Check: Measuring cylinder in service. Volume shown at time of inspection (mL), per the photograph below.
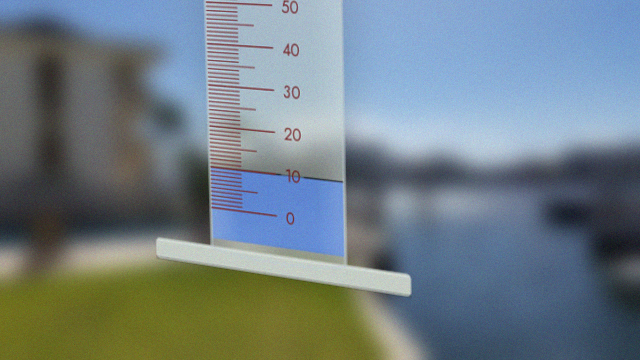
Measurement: 10 mL
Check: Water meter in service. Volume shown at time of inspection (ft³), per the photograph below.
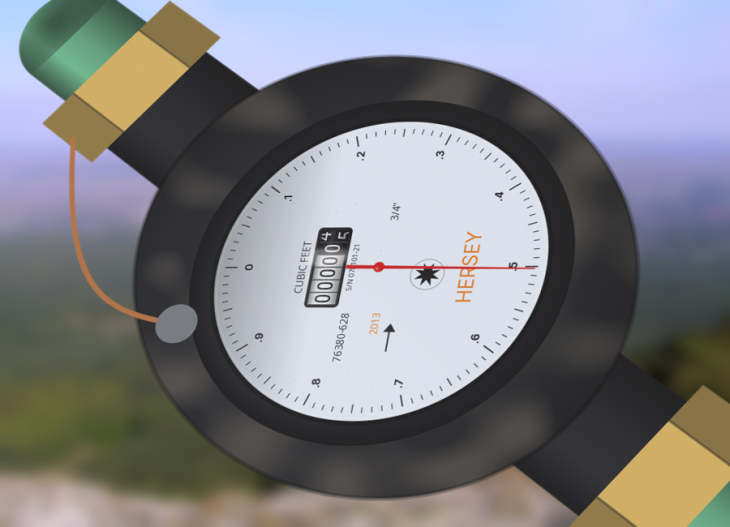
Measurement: 4.50 ft³
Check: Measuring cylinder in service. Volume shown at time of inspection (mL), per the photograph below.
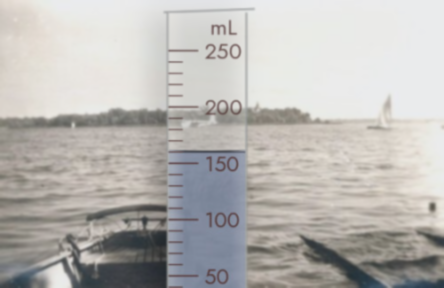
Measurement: 160 mL
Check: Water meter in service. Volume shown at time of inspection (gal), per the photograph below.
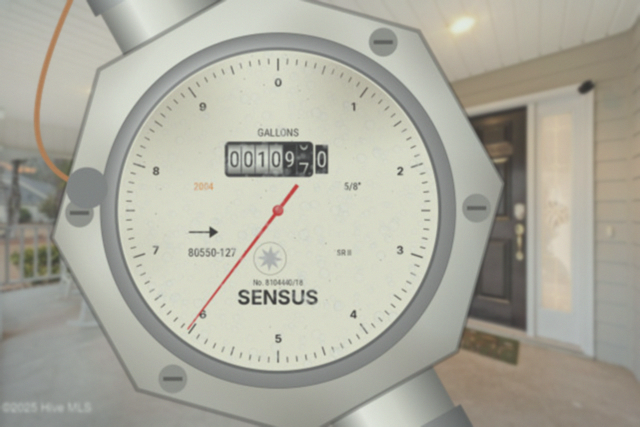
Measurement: 10966.0 gal
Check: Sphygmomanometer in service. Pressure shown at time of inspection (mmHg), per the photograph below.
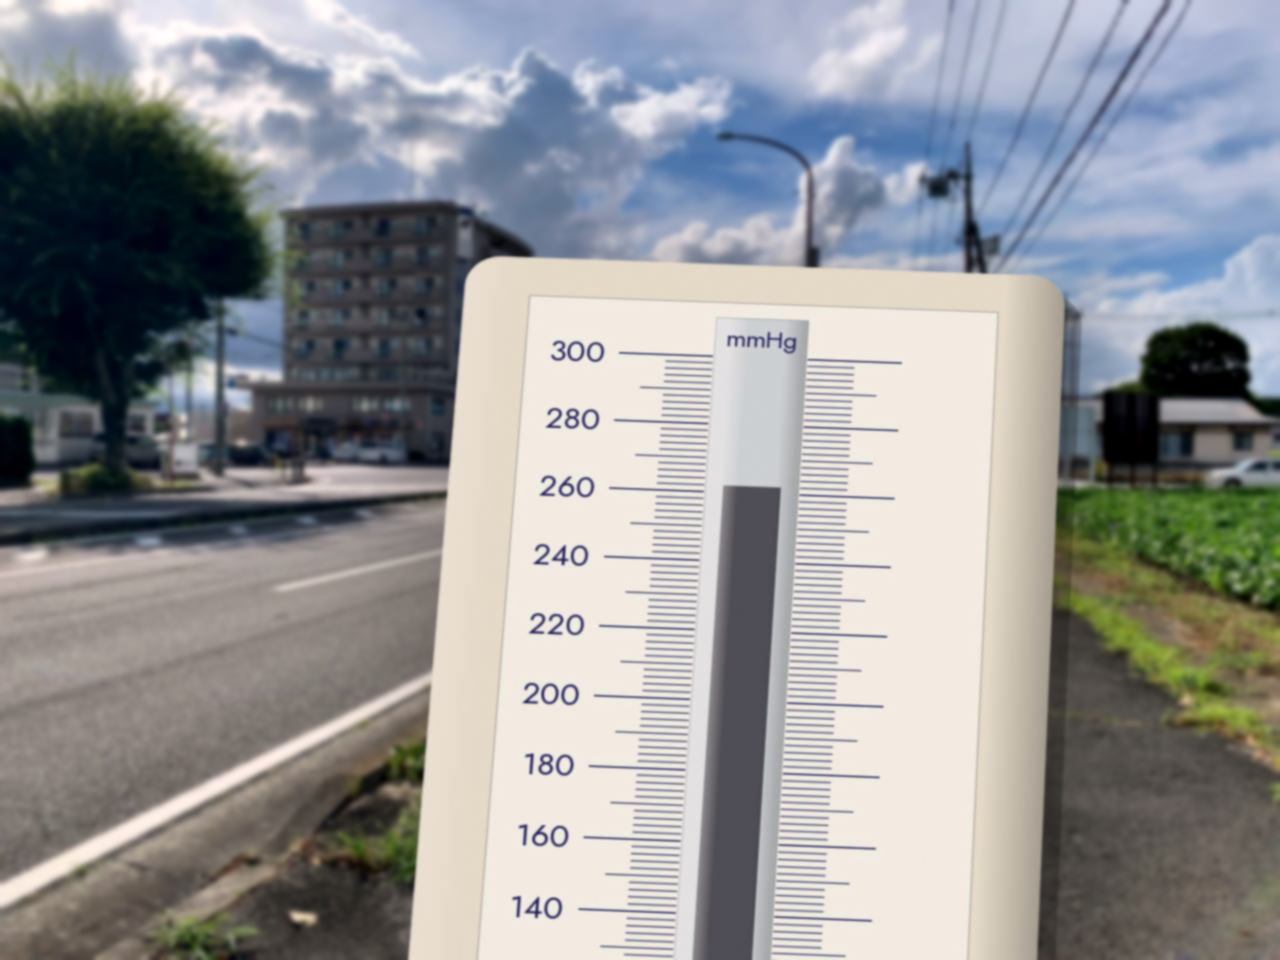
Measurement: 262 mmHg
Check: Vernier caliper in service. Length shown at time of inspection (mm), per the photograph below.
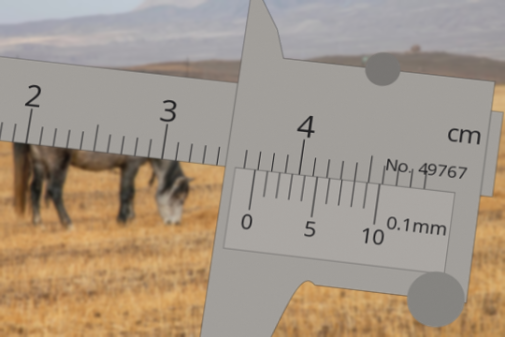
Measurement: 36.8 mm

**Task description**
Copy all of the records above word for word, leaving out the pictures.

**Written reply**
Check: Measuring cylinder in service. Volume shown at time of inspection (mL), per the photograph below.
Measurement: 10 mL
Check: Water meter in service. Volume shown at time of inspection (ft³), per the photograph below.
Measurement: 4.50 ft³
Check: Measuring cylinder in service. Volume shown at time of inspection (mL), per the photograph below.
Measurement: 160 mL
Check: Water meter in service. Volume shown at time of inspection (gal), per the photograph below.
Measurement: 10966.0 gal
Check: Sphygmomanometer in service. Pressure shown at time of inspection (mmHg), per the photograph below.
Measurement: 262 mmHg
Check: Vernier caliper in service. Length shown at time of inspection (mm), per the photograph below.
Measurement: 36.8 mm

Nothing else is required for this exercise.